Ce qui est vrai en marketing l’est aussi dans le monde politique. Nombre de personnalités politiques ont commencé à utiliser ces nouveaux canaux de communication à leurs risques et périls. Celui qui est passé maître en la matière est évidemment Jean-Luc Mélenchon. En plus de tenir un blog, le président de la France Insoumise a également une chaîne Youtube, une chaîne Twitch, un compte Tik Tok, etc. Les vidéos de Marlène Schiappa sur Tik Tok et Instagram ont également marqué les esprits à cause de leur maladresse voire des polémiques qu’elles ont fait naître.

Une chose est sûre, des politiques se rendent bien compte qu’ils ne peuvent plus se contenter de communiquer comme avant. Désormais, les réseaux sociaux occupent une place trop importante dans le quotidien des citoyens pour qu’ils n’essaient de s’y faire connaître. Cela est d’autant plus vrai avec la crise sanitaire qui a obligé les partis politiques à digitaliser leur communication, notamment pour la campagne des municipales. Si mal communiquer sur les réseaux sociaux occasionne des erreurs, ne pas les utiliser est une faute.

Aux vieux maux de nouveaux remèdes

En sollicitant Mcfly et Carlito, Emmanuel Macron a décidé de s’adresser à un public jeune, ce même public qui n’est pas touché par les médias traditionnels que sont la presse écrite, les journaux télévisés et la radio. Il a choisi d’aller à la rencontre de la jeunesse en utilisant son canal de communication et en adaptant son message au format de ce canal. Le format « story » rend sa prise de parole moins pompeuse et lui donne une image plus jeune et plus cool. En s’adaptant aux codes de Youtube, il évite de paraître décalé donc d’être ridicule.

De plus, Mcfly et Carlito ne sont pas n’importe quels youtubeurs. Ils sont certes plébiscités, comme en témoignent les six millions de personnes qui sont abonnées à leur chaîne Youtube mais surtout, ils ne font que du divertissement. Ce choix de contenu les met à l’abri de polémiques qui auraient pu déteindre sur le président. On se souvient qu’on a reproché à Gabriel Attal, le porte parole du gouvernement, d’avoir participé à un live avec Emma CakeCup, une influenceuse dont la réputation a été ternie par des scandales.

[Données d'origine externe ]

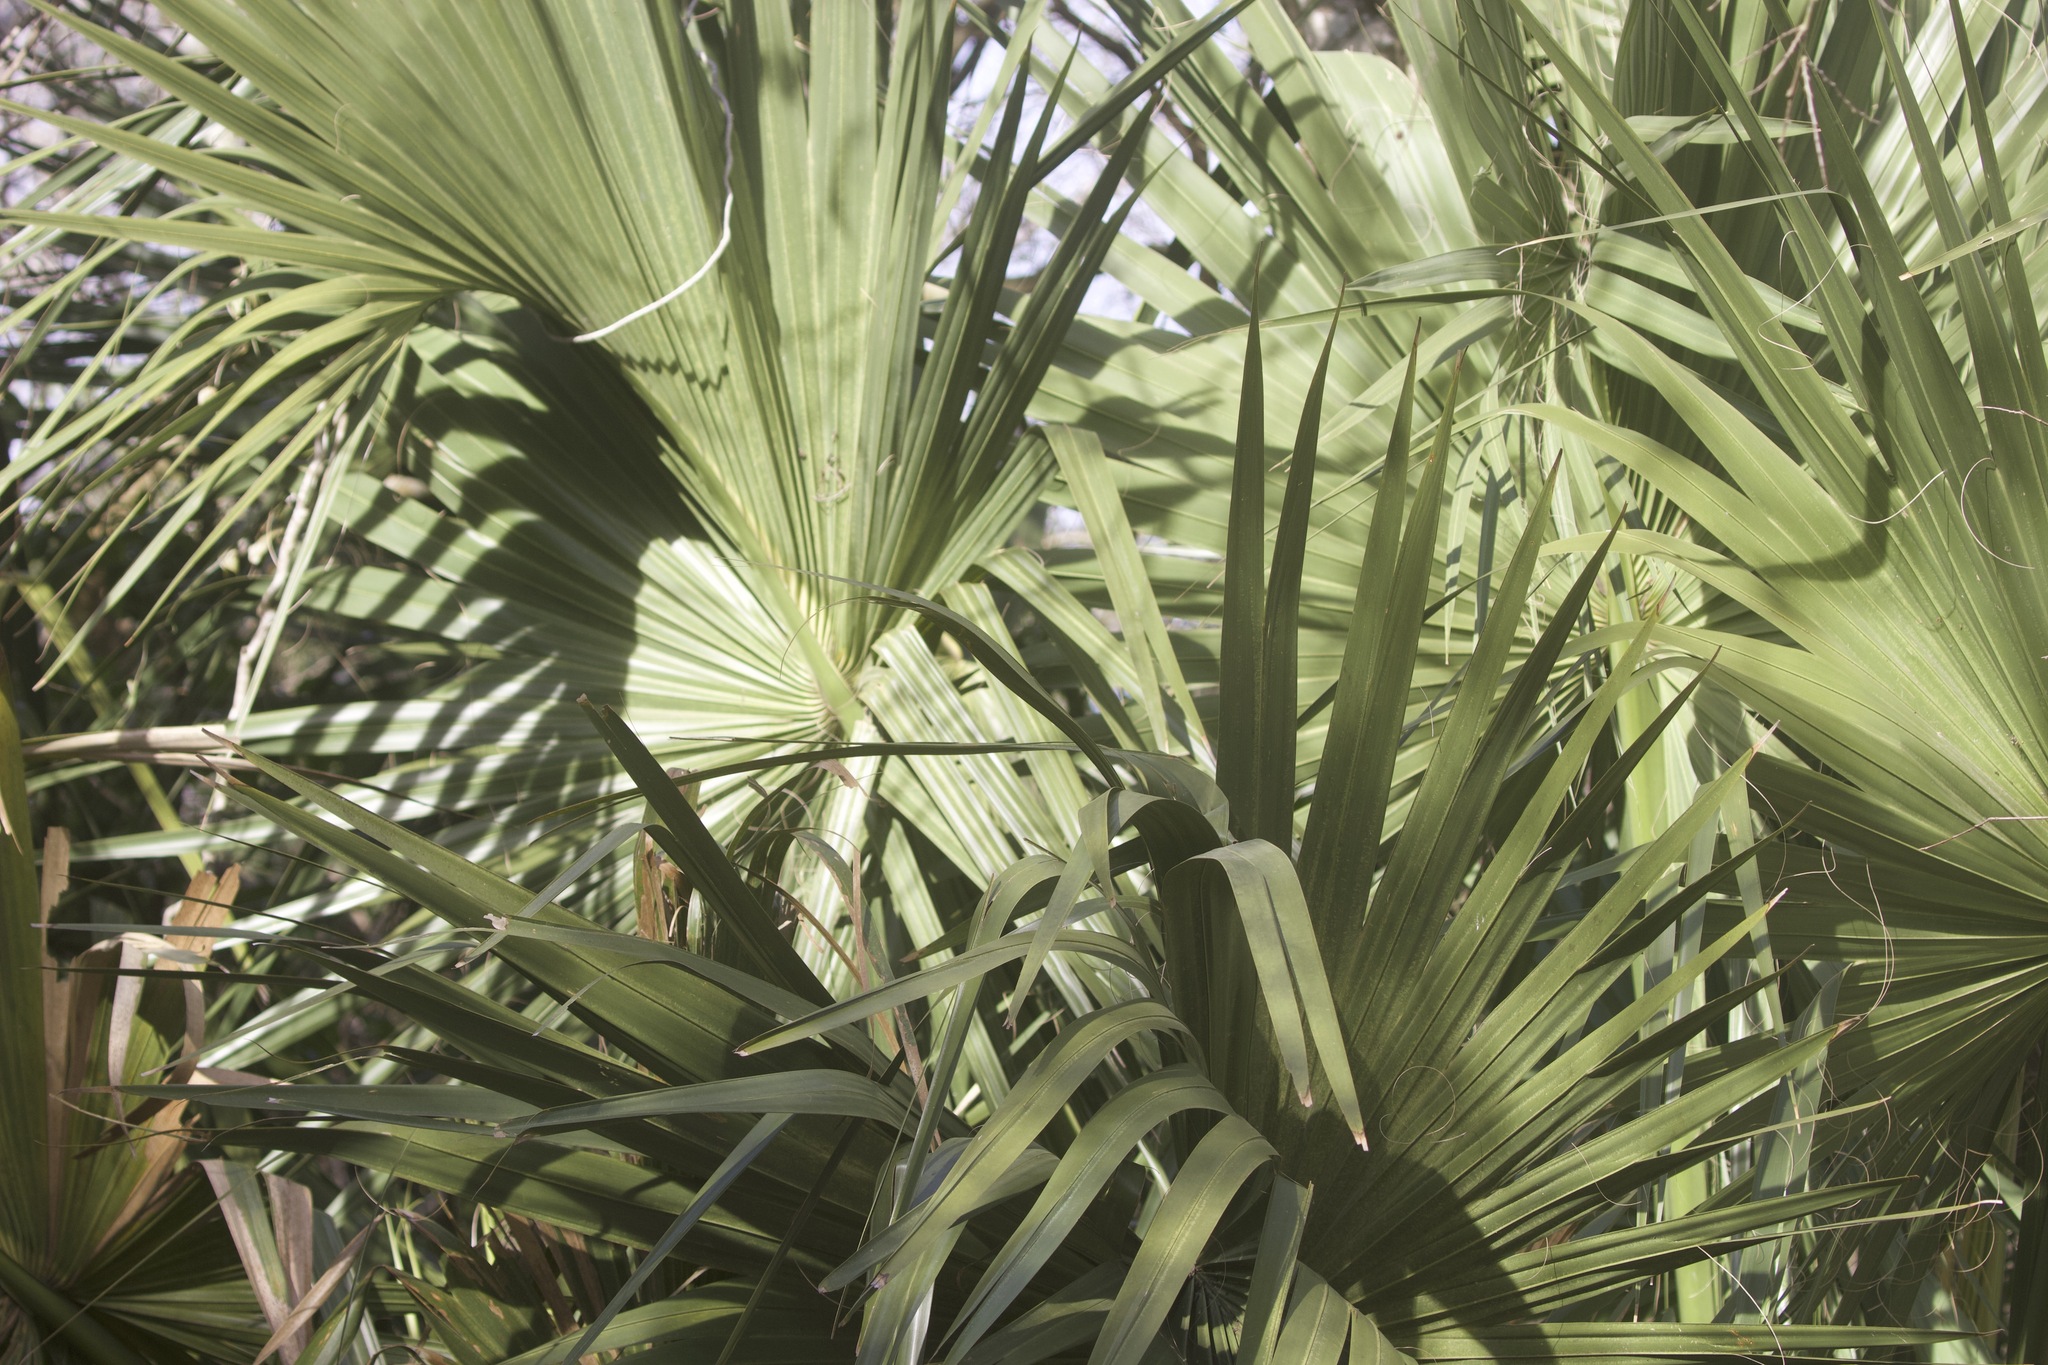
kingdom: Plantae
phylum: Tracheophyta
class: Liliopsida
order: Arecales
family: Arecaceae
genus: Sabal
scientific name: Sabal mexicana
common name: Texas palmetto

Un format qui permet de raconter une histoire

Lancer un défi à Mcfly et Carlito est un choix d’une efficacité redoutable. Si Mcfly et Carlito avaient sorti une vidéo hors contexte à la demande du gouvernement pour faire passer des informations de santé publique, même s’ils avaient insisté sur le fait que c’est pour le bien du plus grand nombre, l’impact de cette vidéo aurait été moindre et elle serait passée inaperçue aux yeux et aux oreilles de ceux qui ne les connaissaient pas.

Les défis ont l’avantage de créer un effet d’attente chez les spectateurs et permettent de raconter une histoire. Les deux youtubeurs sont les héros de cette histoire et Emmanuel Macron joue le rôle du Grand Manitou comme le suggère l’image iconique de la vidéo où le défi est relevé.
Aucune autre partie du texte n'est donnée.